◆ **Problems**
- A) According to the message about the GCC debug_annotate patch series, what are the two new C-language attributes meant to do, and what use is given for them?
- B) List every line in the entries that contains the string "planeOp".

Text section start

From: Yonghong Song <yhs@fb.com>
To: "Jose E. Marchesi" <jose.marchesi@oracle.com>
Cc: David Faust <david.faust@oracle.com>, gcc-patches@gcc.gnu.org
Subject: Re: kernel sparse annotations vs. compiler attributes and debug_annotate_{type, decl} WAS: Re: [PATCH 0/9] Add debug_annotate attributes
Date: Fri, 24 Jun 2022 11:01:04 -0700 [thread overview]
Message-ID: <0c104e7b-1873-c141-37b9-71444f585793@fb.com> (raw)
In-Reply-To: <87edziknc1.fsf@oracle.com>
On 6/21/22 9:12 AM, Jose E. Marchesi wrote:
>
>> On 6/17/22 10:18 AM, Jose E. Marchesi wrote:
>>> Hi Yonghong.
>>>
>>>> On 6/15/22 1:57 PM, David Faust wrote:
>>>>>
>>>>> On 6/14/22 22:53, Yonghong Song wrote:
>>>>>>
>>>>>>
>>>>>> On 6/7/22 2:43 PM, David Faust wrote:
>>>>>>> Hello,
>>>>>>>
>>>>>>> This patch series adds support for:
>>>>>>>
>>>>>>> - Two new C-language-level attributes that allow to associate (to "annotate" or
>>>>>>> to "tag") particular declarations and types with arbitrary strings. As
>>>>>>> explained below, this is intended to be used to, for example, characterize
>>>>>>> certain pointer types.
>>>>>>>
>>>>>>> - The conveyance of that information in the DWARF output in the form of a new
>>>>>>> DIE: DW_TAG_GNU_annotation.

Text section end
Extracted material start

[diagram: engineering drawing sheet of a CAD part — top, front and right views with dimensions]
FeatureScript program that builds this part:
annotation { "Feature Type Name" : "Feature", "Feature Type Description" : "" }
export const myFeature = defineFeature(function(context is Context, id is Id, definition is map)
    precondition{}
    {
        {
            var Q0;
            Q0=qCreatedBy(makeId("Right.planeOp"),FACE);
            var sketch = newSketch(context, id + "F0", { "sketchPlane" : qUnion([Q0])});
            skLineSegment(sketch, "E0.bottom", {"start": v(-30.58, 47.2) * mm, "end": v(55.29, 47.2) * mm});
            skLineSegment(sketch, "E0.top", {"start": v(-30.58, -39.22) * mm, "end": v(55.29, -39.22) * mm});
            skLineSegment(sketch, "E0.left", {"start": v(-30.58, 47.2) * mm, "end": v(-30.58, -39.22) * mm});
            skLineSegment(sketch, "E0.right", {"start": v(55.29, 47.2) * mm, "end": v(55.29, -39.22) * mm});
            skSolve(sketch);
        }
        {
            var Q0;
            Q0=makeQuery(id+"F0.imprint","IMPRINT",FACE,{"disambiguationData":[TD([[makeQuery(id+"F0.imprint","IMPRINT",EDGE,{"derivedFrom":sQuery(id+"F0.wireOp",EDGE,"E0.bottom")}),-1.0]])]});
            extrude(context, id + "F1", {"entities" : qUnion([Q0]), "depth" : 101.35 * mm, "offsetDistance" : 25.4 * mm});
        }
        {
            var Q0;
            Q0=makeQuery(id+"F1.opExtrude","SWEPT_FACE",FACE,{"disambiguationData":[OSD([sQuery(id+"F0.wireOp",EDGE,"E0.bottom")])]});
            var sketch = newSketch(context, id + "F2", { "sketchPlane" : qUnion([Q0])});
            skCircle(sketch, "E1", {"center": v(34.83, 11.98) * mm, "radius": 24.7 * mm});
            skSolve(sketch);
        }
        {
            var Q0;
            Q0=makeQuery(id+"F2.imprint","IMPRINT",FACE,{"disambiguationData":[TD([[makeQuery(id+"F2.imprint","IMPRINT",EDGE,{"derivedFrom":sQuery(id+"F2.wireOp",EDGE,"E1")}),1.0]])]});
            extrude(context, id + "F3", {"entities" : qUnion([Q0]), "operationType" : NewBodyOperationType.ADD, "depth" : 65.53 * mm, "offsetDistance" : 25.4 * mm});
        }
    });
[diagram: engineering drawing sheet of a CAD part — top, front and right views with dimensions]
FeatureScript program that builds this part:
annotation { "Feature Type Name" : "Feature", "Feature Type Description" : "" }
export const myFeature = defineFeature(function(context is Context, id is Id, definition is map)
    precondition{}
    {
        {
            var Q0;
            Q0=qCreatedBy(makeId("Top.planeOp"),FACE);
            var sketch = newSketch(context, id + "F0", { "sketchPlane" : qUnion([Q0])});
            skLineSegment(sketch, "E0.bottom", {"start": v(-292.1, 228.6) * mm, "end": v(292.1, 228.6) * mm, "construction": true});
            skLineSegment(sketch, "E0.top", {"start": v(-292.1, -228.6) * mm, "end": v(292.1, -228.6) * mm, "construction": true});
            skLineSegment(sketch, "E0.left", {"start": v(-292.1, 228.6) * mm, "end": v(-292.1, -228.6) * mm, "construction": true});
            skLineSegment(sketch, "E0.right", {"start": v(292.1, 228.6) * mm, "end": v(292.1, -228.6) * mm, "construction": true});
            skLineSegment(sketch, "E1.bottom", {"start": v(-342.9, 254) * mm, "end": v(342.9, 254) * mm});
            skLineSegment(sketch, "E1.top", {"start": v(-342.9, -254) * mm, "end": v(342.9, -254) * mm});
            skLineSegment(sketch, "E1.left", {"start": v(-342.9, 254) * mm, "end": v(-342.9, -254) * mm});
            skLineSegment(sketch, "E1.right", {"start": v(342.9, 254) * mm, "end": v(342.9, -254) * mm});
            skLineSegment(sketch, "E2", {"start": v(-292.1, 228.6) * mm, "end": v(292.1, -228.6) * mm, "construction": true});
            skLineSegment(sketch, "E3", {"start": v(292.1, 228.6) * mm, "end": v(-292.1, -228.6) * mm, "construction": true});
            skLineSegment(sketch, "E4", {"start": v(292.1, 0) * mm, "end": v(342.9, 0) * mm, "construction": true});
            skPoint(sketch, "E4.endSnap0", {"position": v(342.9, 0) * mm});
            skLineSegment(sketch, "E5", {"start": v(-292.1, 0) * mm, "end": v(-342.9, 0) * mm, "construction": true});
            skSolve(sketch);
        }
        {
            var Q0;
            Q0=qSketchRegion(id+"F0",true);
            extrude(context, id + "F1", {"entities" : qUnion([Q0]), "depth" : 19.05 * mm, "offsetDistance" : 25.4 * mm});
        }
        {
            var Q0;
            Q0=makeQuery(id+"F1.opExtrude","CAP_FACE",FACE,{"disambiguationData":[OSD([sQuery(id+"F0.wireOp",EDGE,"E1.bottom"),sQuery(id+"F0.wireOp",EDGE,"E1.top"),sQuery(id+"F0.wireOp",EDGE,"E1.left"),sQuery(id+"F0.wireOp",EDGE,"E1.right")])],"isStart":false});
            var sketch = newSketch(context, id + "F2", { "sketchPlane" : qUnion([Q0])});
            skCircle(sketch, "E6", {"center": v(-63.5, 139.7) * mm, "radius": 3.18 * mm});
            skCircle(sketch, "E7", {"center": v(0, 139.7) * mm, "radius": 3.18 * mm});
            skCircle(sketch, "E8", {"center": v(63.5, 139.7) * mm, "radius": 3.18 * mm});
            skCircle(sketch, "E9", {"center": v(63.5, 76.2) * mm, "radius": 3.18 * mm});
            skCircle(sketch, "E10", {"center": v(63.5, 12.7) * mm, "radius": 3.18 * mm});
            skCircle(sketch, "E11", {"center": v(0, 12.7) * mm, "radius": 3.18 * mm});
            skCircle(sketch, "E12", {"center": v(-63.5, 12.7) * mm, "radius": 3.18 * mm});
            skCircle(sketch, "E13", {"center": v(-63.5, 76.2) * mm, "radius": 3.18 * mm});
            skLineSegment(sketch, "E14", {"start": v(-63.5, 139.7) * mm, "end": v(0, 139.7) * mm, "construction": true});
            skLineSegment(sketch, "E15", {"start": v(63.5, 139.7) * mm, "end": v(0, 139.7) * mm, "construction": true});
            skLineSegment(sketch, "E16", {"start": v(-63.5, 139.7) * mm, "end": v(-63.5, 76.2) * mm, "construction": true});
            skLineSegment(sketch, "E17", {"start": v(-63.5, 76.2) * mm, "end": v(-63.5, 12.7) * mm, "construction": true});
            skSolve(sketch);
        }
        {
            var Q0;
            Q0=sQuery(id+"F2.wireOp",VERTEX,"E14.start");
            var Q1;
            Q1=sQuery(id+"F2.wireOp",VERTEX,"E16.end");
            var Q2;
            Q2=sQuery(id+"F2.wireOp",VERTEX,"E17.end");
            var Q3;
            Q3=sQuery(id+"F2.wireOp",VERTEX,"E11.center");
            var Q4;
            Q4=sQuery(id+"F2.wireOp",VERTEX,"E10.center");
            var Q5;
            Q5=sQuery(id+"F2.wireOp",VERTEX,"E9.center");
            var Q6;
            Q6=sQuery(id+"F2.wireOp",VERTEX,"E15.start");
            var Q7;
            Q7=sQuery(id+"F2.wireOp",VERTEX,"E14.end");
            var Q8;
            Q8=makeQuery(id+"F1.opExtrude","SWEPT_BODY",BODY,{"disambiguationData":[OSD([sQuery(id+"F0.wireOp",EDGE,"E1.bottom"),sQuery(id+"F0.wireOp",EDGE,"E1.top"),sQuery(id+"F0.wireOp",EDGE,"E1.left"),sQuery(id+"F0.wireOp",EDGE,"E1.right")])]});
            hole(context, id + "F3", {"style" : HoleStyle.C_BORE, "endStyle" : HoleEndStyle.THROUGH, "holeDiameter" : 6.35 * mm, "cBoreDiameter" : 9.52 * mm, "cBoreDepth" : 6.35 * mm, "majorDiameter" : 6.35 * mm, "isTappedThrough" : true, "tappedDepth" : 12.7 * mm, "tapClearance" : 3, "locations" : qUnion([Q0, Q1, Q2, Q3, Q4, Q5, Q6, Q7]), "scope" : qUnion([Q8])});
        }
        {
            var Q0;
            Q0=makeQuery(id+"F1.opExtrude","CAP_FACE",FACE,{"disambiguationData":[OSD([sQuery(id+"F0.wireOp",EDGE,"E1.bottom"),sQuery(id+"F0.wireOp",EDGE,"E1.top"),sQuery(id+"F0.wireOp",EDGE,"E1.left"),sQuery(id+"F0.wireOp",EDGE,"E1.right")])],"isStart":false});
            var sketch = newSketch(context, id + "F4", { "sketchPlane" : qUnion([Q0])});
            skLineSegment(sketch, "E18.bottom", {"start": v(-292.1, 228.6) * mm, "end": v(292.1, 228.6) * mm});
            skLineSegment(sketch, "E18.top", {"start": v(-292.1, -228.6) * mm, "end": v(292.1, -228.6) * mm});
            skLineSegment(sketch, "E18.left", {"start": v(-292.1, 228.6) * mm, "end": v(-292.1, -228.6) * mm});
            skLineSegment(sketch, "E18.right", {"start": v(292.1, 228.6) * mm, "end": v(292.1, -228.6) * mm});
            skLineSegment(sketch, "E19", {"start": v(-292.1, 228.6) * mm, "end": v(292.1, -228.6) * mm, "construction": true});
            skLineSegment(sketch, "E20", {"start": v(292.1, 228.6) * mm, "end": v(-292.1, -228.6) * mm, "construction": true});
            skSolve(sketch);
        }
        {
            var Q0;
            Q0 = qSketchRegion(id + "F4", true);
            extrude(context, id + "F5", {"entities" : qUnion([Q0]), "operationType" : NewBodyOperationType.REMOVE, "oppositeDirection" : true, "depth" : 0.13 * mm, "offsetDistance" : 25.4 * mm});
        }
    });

Extracted material end

◆ **Responses to the exercise**
- A) They let particular declarations and types be linked ("annotated" or "tagged") with arbitrary strings. The stated intended use is, for example, to characterize certain pointer types.

- B)
            Q0=qCreatedBy(makeId("Right.planeOp"),FACE);
            Q0=qCreatedBy(makeId("Top.planeOp"),FACE);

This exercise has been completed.